··· TRECHO DO DOCUMENTO ···

Uma nova e fantástica saga literária que já vendeu sete milhões de exemplares em todo o mundo chega ao Brasil este mês com o lançamento de “A Guerra dos Tronos” (Editora Leya). Trata-se do primeiro livro de uma série de quatro volumes intitulada “As Crônicas de Gelo e Fogo”, criada pelo escritor americano George R.R. Martin. Uma adaptação para a tevê já está em fase de filmagem – sendo que a primeira temporada terá dez episódios, orçados em US$ 60 milhões e com previsão de estreia em 2011 no canal a cabo HBO. O best-seller que emplaca inúmeras continuações e cria uma legião de fãs é uma mina de ouro de múltiplas derivações (na tevê, no cinema e nos games) e um filão muito lucrativo para a indústria do entretenimento. Tanto que a emissora que adaptou com êxito “True Blood” para a tevê, baseada na obra de Charlotte Harris, agora investe alto nessa nova produção para sucedê-la. A mesma fórmula criou fenômenos como o infantojuvenil “As Crônicas de Nárnia”, do irlandês C.S. Lewis, e a trilogia “O Senhor dos Anéis”, inspirada na obra do autor inglês J.R.R. Tolkien.

···

No trecho sobre o lançamento de “A Guerra dos Tronos” no Brasil, quais são todos os títulos escritos entre aspas?

··· LISTA DE DADOS ···

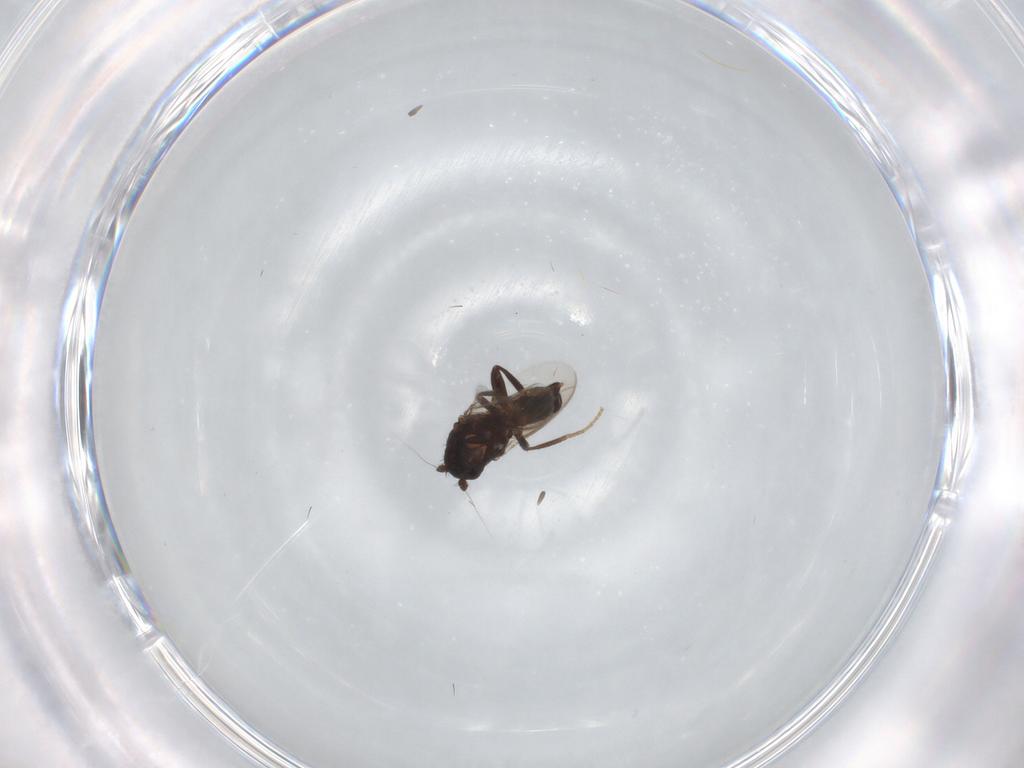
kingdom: Animalia
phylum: Arthropoda
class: Insecta
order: Diptera
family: Sphaeroceridae
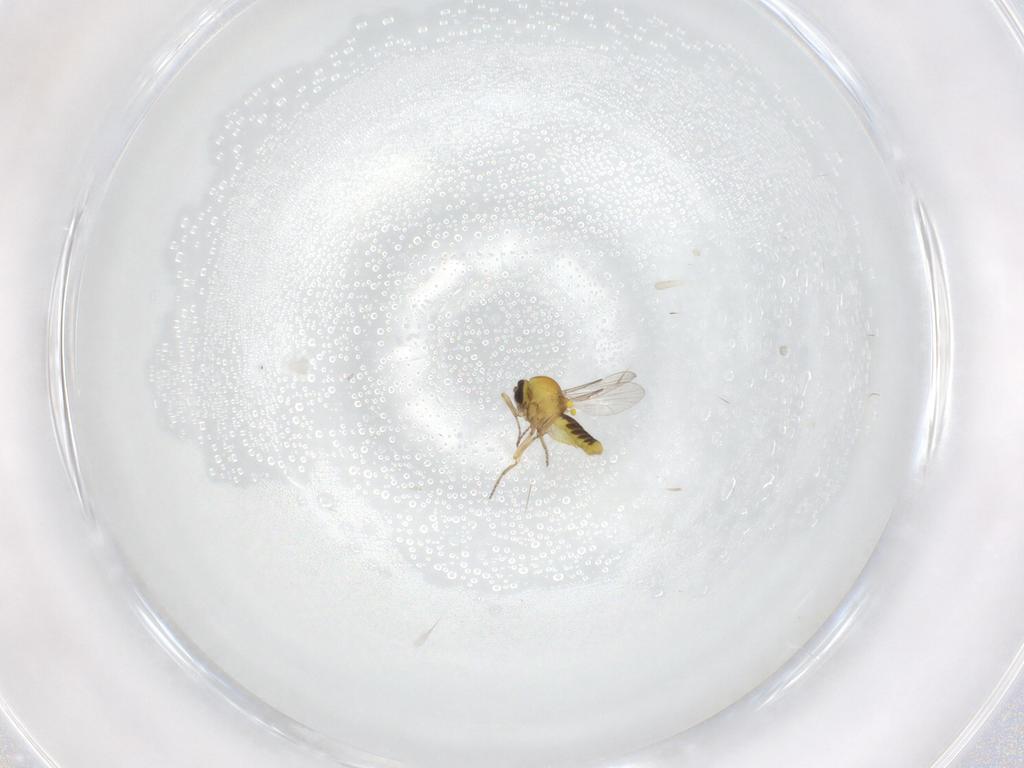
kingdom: Animalia
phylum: Arthropoda
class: Insecta
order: Diptera
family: Ceratopogonidae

···

* SOLUÇÃO DO EXERCÍCIO:
A Guerra dos Tronos
As Crônicas de Gelo e Fogo
True Blood
As Crônicas de Nárnia
O Senhor dos Anéis